According to various social media accounts including Liverpool pages Watch LFC, Anything Liverpool, The Anfield Buzz and The Kop Watch, Alexander-Arnold has now assisted players in every position on the pitch.
That means: goalkeeper, centre-back, right-back, left-back, defensive midfielder, central midfielder, left wing, right wing and striker.
Apparently, no other player in footballing history had done so until Liverpools No. 66 pulled off the remarkable feat.
Only he hasnt.
Perhaps unsurprisingly, the statistic that is going viral on social media is entirely false, not least due to Alexander-Arnold never having assisted another right-back.
That should not be much of a shock, given he has played the majority of his senior football for Liverpool and England as a right-back himself.
It had been suggested, somehow, that Alexander-Arnolds assist for a right-back came when deployed in midfield for England teeing up Kyle Walker.
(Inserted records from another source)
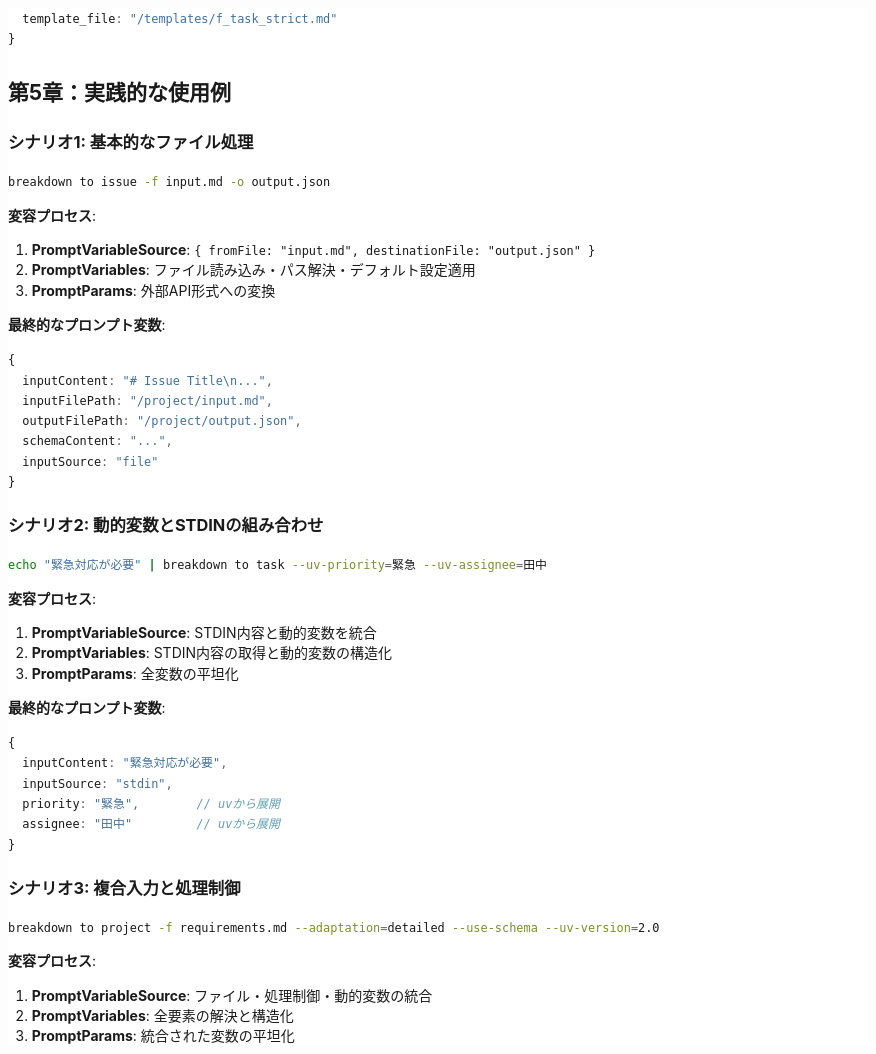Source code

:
 ```typescript
  template_file: "/templates/f_task_strict.md"
}
```

## 第5章：実践的な使用例

### シナリオ1: 基本的なファイル処理
```bash
breakdown to issue -f input.md -o output.json
```

**変容プロセス**:
1. **PromptVariableSource**: `{ fromFile: "input.md", destinationFile: "output.json" }`
2. **PromptVariables**: ファイル読み込み・パス解決・デフォルト設定適用
3. **PromptParams**: 外部API形式への変換

**最終的なプロンプト変数**:
```typescript
{
  inputContent: "# Issue Title\n...",
  inputFilePath: "/project/input.md", 
  outputFilePath: "/project/output.json",
  schemaContent: "...",
  inputSource: "file"
}
```

### シナリオ2: 動的変数とSTDINの組み合わせ
```bash
echo "緊急対応が必要" | breakdown to task --uv-priority=緊急 --uv-assignee=田中
```

**変容プロセス**:
1. **PromptVariableSource**: STDIN内容と動的変数を統合
2. **PromptVariables**: STDIN内容の取得と動的変数の構造化
3. **PromptParams**: 全変数の平坦化

**最終的なプロンプト変数**:
```typescript
{
  inputContent: "緊急対応が必要",
  inputSource: "stdin",
  priority: "緊急",        // uvから展開
  assignee: "田中"         // uvから展開
}
```

### シナリオ3: 複合入力と処理制御
```bash
breakdown to project -f requirements.md --adaptation=detailed --use-schema --uv-version=2.0
```

**変容プロセス**:
1. **PromptVariableSource**: ファイル・処理制御・動的変数の統合
2. **PromptVariables**: 全要素の解決と構造化
3. **PromptParams**: 統合された変数の平坦化

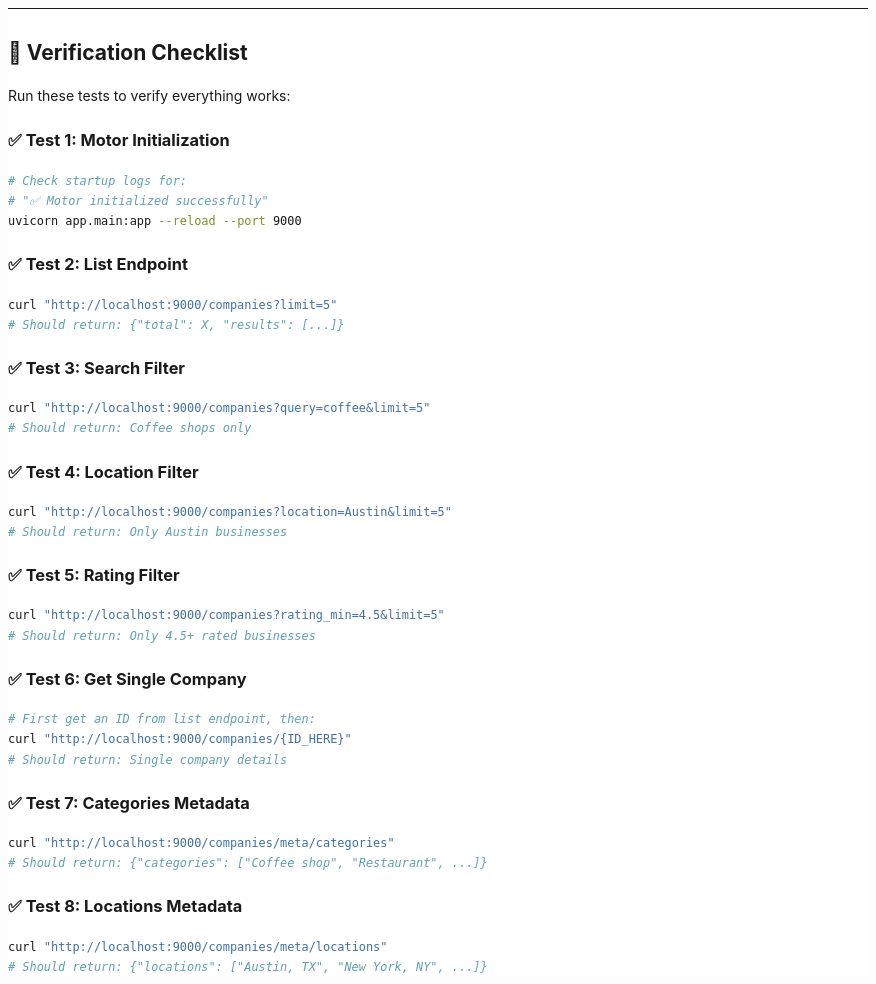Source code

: 
---

## 🧪 Verification Checklist

Run these tests to verify everything works:

### ✅ Test 1: Motor Initialization
```bash
# Check startup logs for:
# "✅ Motor initialized successfully"
uvicorn app.main:app --reload --port 9000
```

### ✅ Test 2: List Endpoint
```bash
curl "http://localhost:9000/companies?limit=5"
# Should return: {"total": X, "results": [...]}
```

### ✅ Test 3: Search Filter
```bash
curl "http://localhost:9000/companies?query=coffee&limit=5"
# Should return: Coffee shops only
```

### ✅ Test 4: Location Filter
```bash
curl "http://localhost:9000/companies?location=Austin&limit=5"
# Should return: Only Austin businesses
```

### ✅ Test 5: Rating Filter
```bash
curl "http://localhost:9000/companies?rating_min=4.5&limit=5"
# Should return: Only 4.5+ rated businesses
```

### ✅ Test 6: Get Single Company
```bash
# First get an ID from list endpoint, then:
curl "http://localhost:9000/companies/{ID_HERE}"
# Should return: Single company details
```

### ✅ Test 7: Categories Metadata
```bash
curl "http://localhost:9000/companies/meta/categories"
# Should return: {"categories": ["Coffee shop", "Restaurant", ...]}
```

### ✅ Test 8: Locations Metadata
```bash
curl "http://localhost:9000/companies/meta/locations"
# Should return: {"locations": ["Austin, TX", "New York, NY", ...]}
```
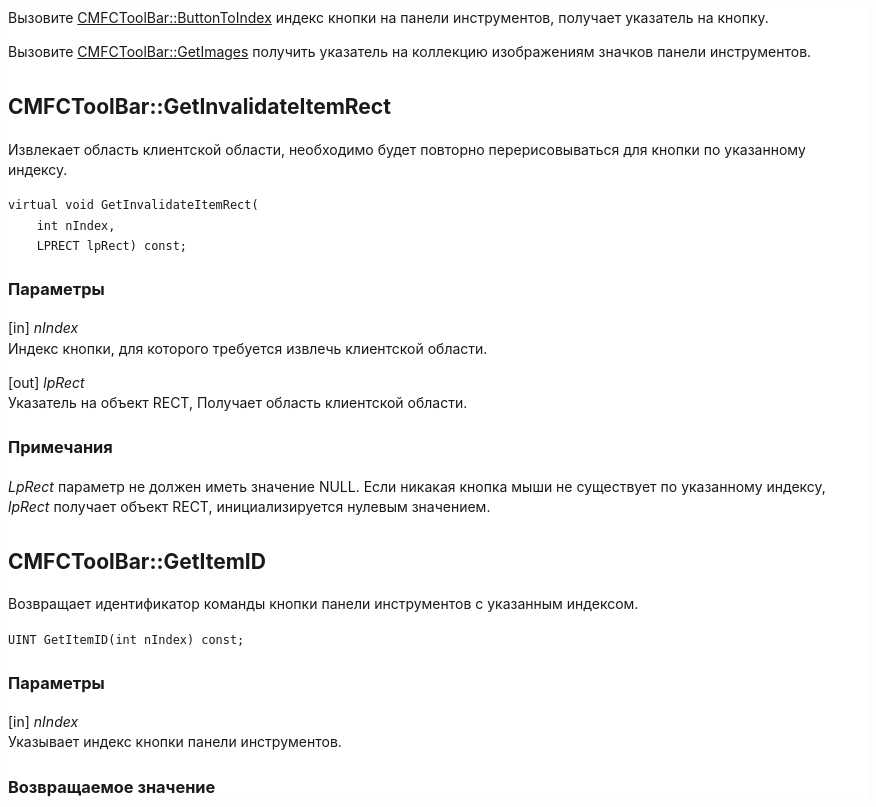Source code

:  Вызовите [CMFCToolBar::ButtonToIndex](#buttontoindex) индекс кнопки на панели инструментов, получает указатель на кнопку.  
  
 Вызовите [CMFCToolBar::GetImages](#getimages) получить указатель на коллекцию изображениям значков панели инструментов.  
  
##  <a name="getinvalidateitemrect"></a>  CMFCToolBar::GetInvalidateItemRect  
 Извлекает область клиентской области, необходимо будет повторно перерисовываться для кнопки по указанному индексу.  
  
```  
virtual void GetInvalidateItemRect(
    int nIndex,  
    LPRECT lpRect) const;  
```  
  
### <a name="parameters"></a>Параметры  
 [in] *nIndex*  
 Индекс кнопки, для которого требуется извлечь клиентской области.  
  
 [out] *lpRect*  
 Указатель на объект RECT, Получает область клиентской области.  
  
### <a name="remarks"></a>Примечания  
 *LpRect* параметр не должен иметь значение NULL. Если никакая кнопка мыши не существует по указанному индексу, *lpRect* получает объект RECT, инициализируется нулевым значением.  
  
##  <a name="getitemid"></a>  CMFCToolBar::GetItemID  
 Возвращает идентификатор команды кнопки панели инструментов с указанным индексом.  
  
```  
UINT GetItemID(int nIndex) const;  
```  
  
### <a name="parameters"></a>Параметры  
 [in] *nIndex*  
 Указывает индекс кнопки панели инструментов.  
  
### <a name="return-value"></a>Возвращаемое значение  
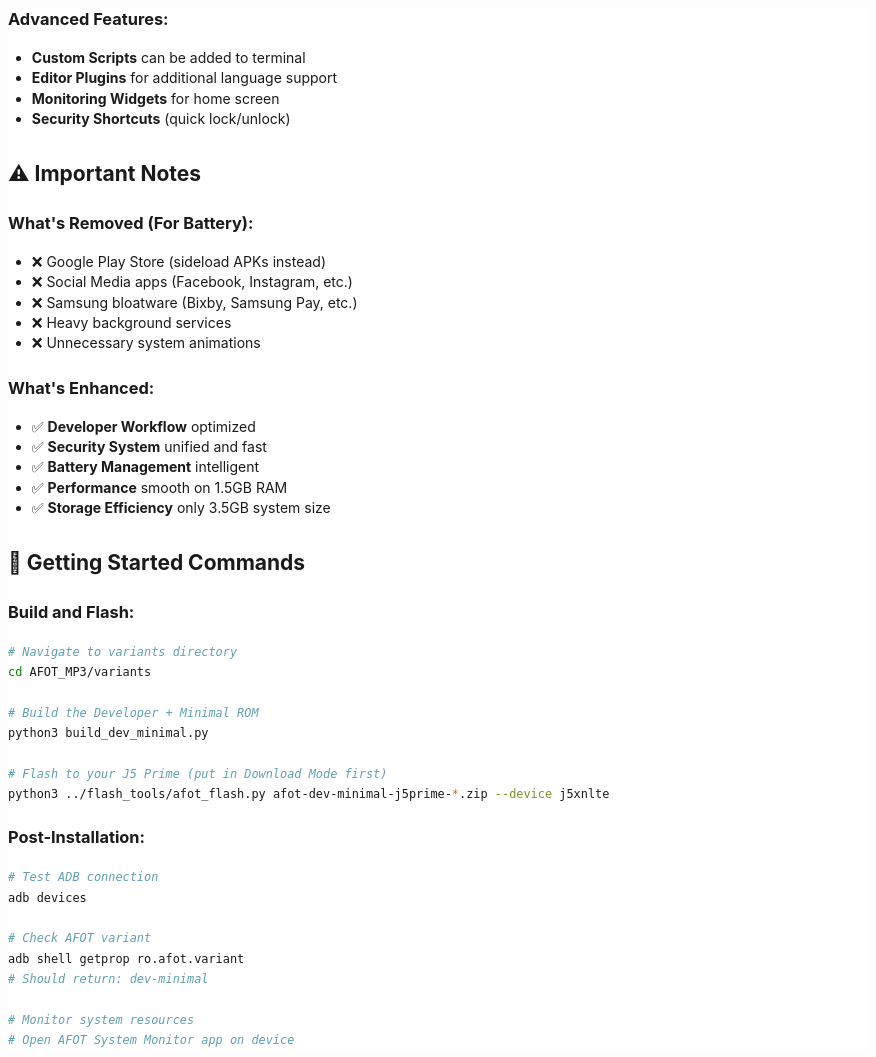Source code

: ### **Advanced Features:**
- **Custom Scripts** can be added to terminal
- **Editor Plugins** for additional language support
- **Monitoring Widgets** for home screen
- **Security Shortcuts** (quick lock/unlock)

## ⚠️ **Important Notes**

### **What's Removed (For Battery):**
- ❌ Google Play Store (sideload APKs instead)
- ❌ Social Media apps (Facebook, Instagram, etc.)
- ❌ Samsung bloatware (Bixby, Samsung Pay, etc.)
- ❌ Heavy background services
- ❌ Unnecessary system animations

### **What's Enhanced:**
- ✅ **Developer Workflow** optimized
- ✅ **Security System** unified and fast
- ✅ **Battery Management** intelligent
- ✅ **Performance** smooth on 1.5GB RAM
- ✅ **Storage Efficiency** only 3.5GB system size

## 🚀 **Getting Started Commands**

### **Build and Flash:**
```bash
# Navigate to variants directory
cd AFOT_MP3/variants

# Build the Developer + Minimal ROM
python3 build_dev_minimal.py

# Flash to your J5 Prime (put in Download Mode first)
python3 ../flash_tools/afot_flash.py afot-dev-minimal-j5prime-*.zip --device j5xnlte
```

### **Post-Installation:**
```bash
# Test ADB connection
adb devices

# Check AFOT variant
adb shell getprop ro.afot.variant
# Should return: dev-minimal

# Monitor system resources
# Open AFOT System Monitor app on device
```
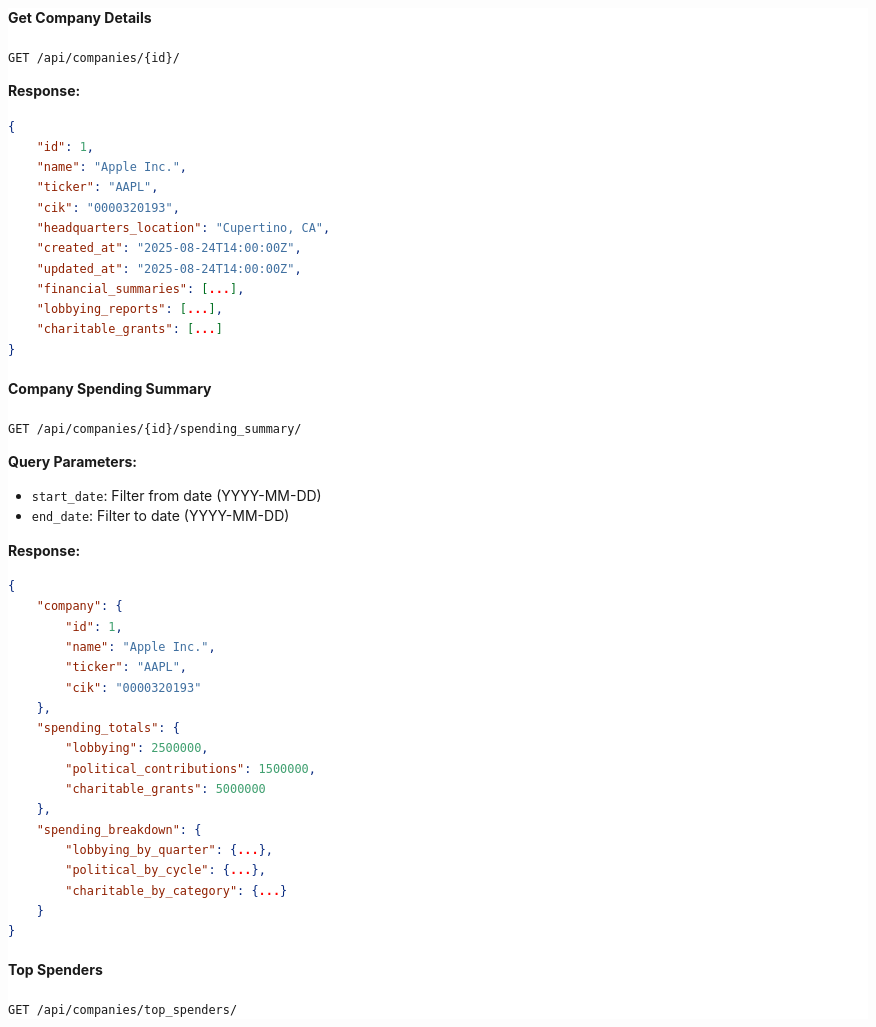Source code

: #### Get Company Details
```
GET /api/companies/{id}/
```

**Response:**
```json
{
    "id": 1,
    "name": "Apple Inc.",
    "ticker": "AAPL",
    "cik": "0000320193",
    "headquarters_location": "Cupertino, CA",
    "created_at": "2025-08-24T14:00:00Z",
    "updated_at": "2025-08-24T14:00:00Z",
    "financial_summaries": [...],
    "lobbying_reports": [...],
    "charitable_grants": [...]
}
```

#### Company Spending Summary
```
GET /api/companies/{id}/spending_summary/
```

**Query Parameters:**
- `start_date`: Filter from date (YYYY-MM-DD)
- `end_date`: Filter to date (YYYY-MM-DD)

**Response:**
```json
{
    "company": {
        "id": 1,
        "name": "Apple Inc.",
        "ticker": "AAPL",
        "cik": "0000320193"
    },
    "spending_totals": {
        "lobbying": 2500000,
        "political_contributions": 1500000,
        "charitable_grants": 5000000
    },
    "spending_breakdown": {
        "lobbying_by_quarter": {...},
        "political_by_cycle": {...},
        "charitable_by_category": {...}
    }
}
```

#### Top Spenders
```
GET /api/companies/top_spenders/
```
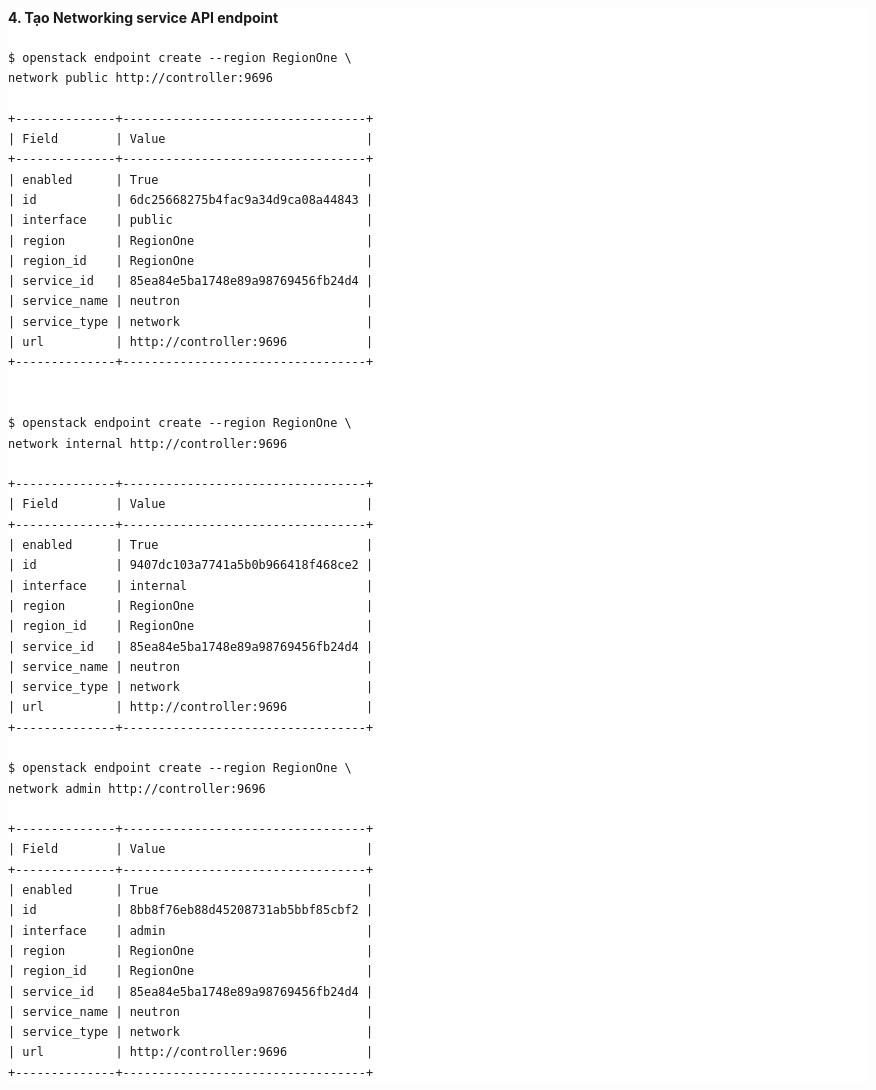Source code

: #### 4. Tạo Networking service API endpoint 

```
$ openstack endpoint create --region RegionOne \
network public http://controller:9696

+--------------+----------------------------------+
| Field        | Value                            |
+--------------+----------------------------------+
| enabled      | True                             |
| id           | 6dc25668275b4fac9a34d9ca08a44843 |
| interface    | public                           |
| region       | RegionOne                        |
| region_id    | RegionOne                        |
| service_id   | 85ea84e5ba1748e89a98769456fb24d4 |
| service_name | neutron                          |
| service_type | network                          |
| url          | http://controller:9696           |
+--------------+----------------------------------+


$ openstack endpoint create --region RegionOne \
network internal http://controller:9696

+--------------+----------------------------------+
| Field        | Value                            |
+--------------+----------------------------------+
| enabled      | True                             |
| id           | 9407dc103a7741a5b0b966418f468ce2 |
| interface    | internal                         |
| region       | RegionOne                        |
| region_id    | RegionOne                        |
| service_id   | 85ea84e5ba1748e89a98769456fb24d4 |
| service_name | neutron                          |
| service_type | network                          |
| url          | http://controller:9696           |
+--------------+----------------------------------+

$ openstack endpoint create --region RegionOne \
network admin http://controller:9696

+--------------+----------------------------------+
| Field        | Value                            |
+--------------+----------------------------------+
| enabled      | True                             |
| id           | 8bb8f76eb88d45208731ab5bbf85cbf2 |
| interface    | admin                            |
| region       | RegionOne                        |
| region_id    | RegionOne                        |
| service_id   | 85ea84e5ba1748e89a98769456fb24d4 |
| service_name | neutron                          |
| service_type | network                          |
| url          | http://controller:9696           |
+--------------+----------------------------------+
```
Walkers first and only goal for England came in their 1-1 draw with Ukraine on Saturday, in which Alexander-Arnold was not involved due to a hamstring injury.
His only official assist when playing as a midfielder was for Bukayo Saka in Englands 7-0 win over North Macedonia.
Alexander-Arnold has assisted 21 different players in a Liverpool shirt, per LFCHistory, which does, of course, include Alissons header against West Brom.
That goal did place him in an exclusive group of players who have laid on goals for goalkeepers, but it did not make him the first to do so.
In response to queries on which right-back Alexander-Arnold had set up, it was argued in some quarters that James Milner counted, given he played the role on a number of occasions for Liverpool.
Of course, he has never assisted a goal for Milner in his career.
Regardless of those specifics, to claim he is the first player in history to assist a goal for every position on the pitch is impossible to know.
That hasnt stopped it gaining traction on social media, where fact is less important than a sensationalism like Pele claiming he was the most prolific goalscorer in footballing history with 1,283 goals in 1,366 games.
Pele did, in fact, count those scored in friendlies and amateur games, and even some while serving in the Brazilian army.